Old Genealogists never die - they just lose their census.
The Laws of Genealogy
The document containing evidence of the missing link in your research
invariably will be lost due to fire, flood, or war.
The keeper of the vital records you need will just have been insulted
by another genealogist.
Your great, great grandfather's obituary states that he died leaving
no issue of record.
The town clerk you wrote in desperation, and finally convinced to
give to you the information you need, can't write legibly, and
doesn't have a copying machine.
The will you need is in the safe on board the "Titanic."
The spelling of your European ancestor's name bears no relationship
to its current spelling or pronunciation.
That ancient photograph of four relatives, one of whom is your
progenitor, carries the names of the other three.
Copies of old newspapers have holes which only occur on last names.

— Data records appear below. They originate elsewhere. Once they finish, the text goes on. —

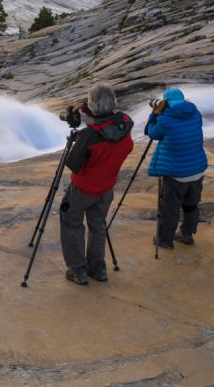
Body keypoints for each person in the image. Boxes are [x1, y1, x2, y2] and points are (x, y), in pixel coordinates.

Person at [60, 83, 134, 285]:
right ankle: (98, 268)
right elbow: (113, 127)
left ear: (93, 108)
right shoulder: (125, 125)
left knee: (71, 222)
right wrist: (84, 107)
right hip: (106, 188)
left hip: (83, 190)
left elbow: (73, 164)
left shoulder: (89, 136)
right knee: (98, 225)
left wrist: (76, 141)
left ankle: (77, 270)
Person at [146, 88, 208, 249]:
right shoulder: (196, 113)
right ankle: (187, 235)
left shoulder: (165, 120)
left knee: (170, 208)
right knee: (191, 204)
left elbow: (151, 132)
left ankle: (165, 240)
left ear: (166, 103)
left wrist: (154, 113)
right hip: (197, 169)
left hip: (176, 174)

No one in your family tree ever did anything noteworthy, always
rented property, was never sued, and was never named in wills.

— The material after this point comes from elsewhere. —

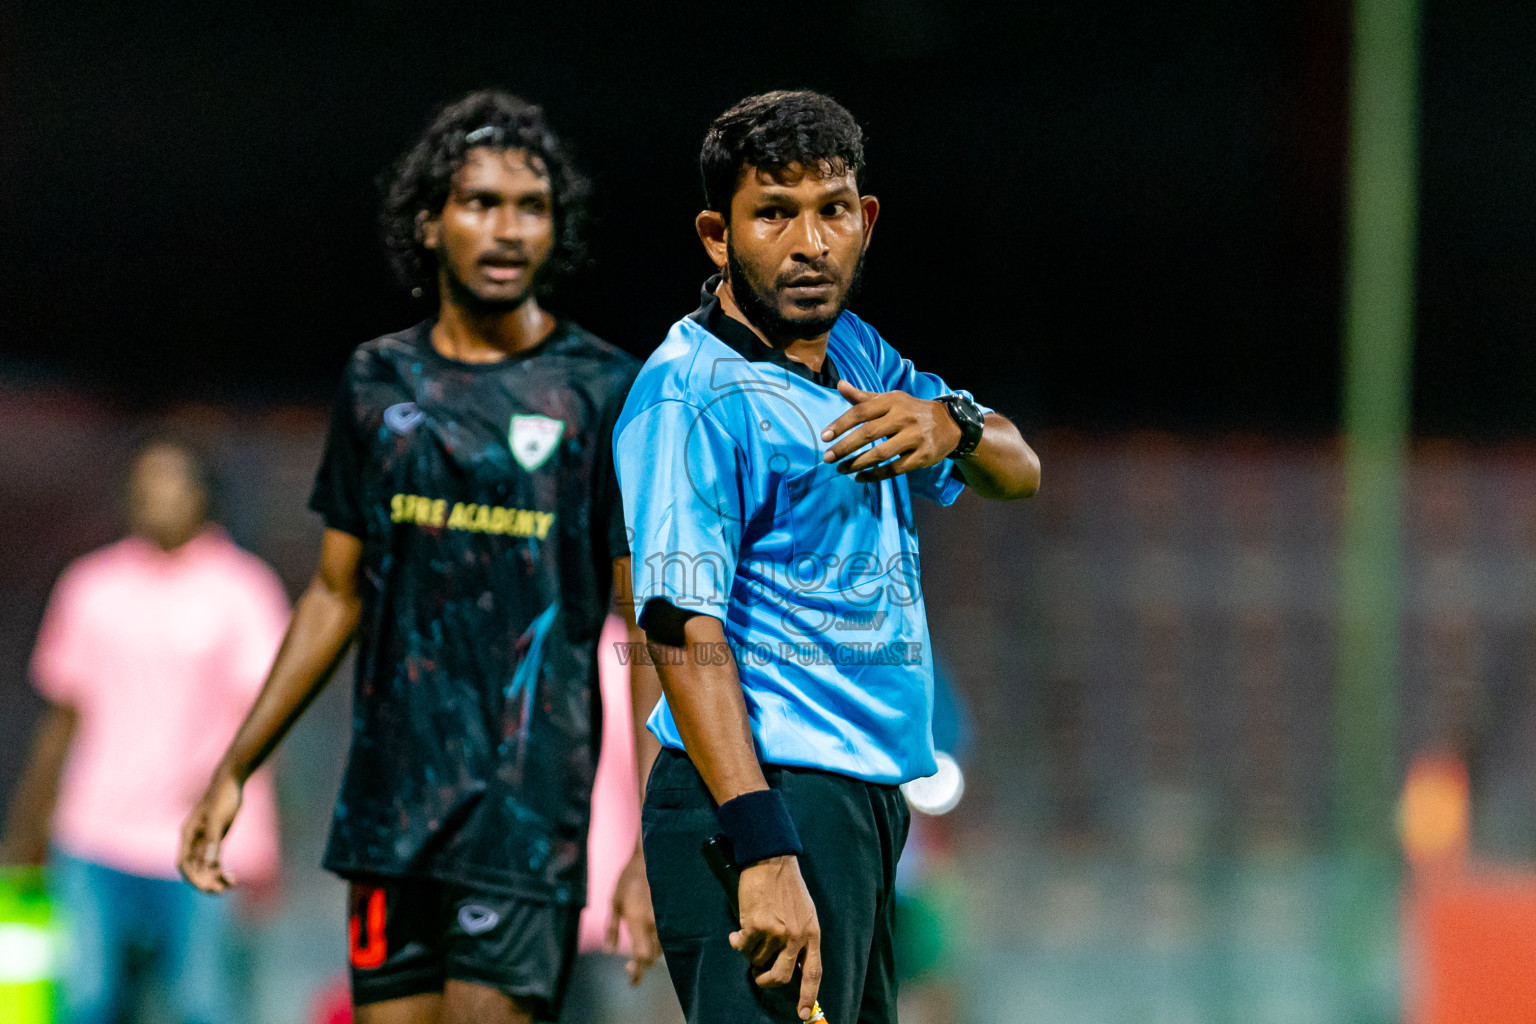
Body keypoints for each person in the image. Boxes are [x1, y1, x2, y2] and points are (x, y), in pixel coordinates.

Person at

You learned that great aunt Matilda's executor just sold her life's
collection of family genealogical materials to a flea market
dealer "somewhere in New York City."
Yours is the ONLY last name not found among the three billion in the
world-famous Mormon archives in Salt Lake City.
Ink fades and paper deteriorates at a rate inversely proportional to
the value of the data recorded.
The 37-volume, sixteen-thousand-page history of your county of origin
isn't indexed.
The critical link in your family tree is named "Smith."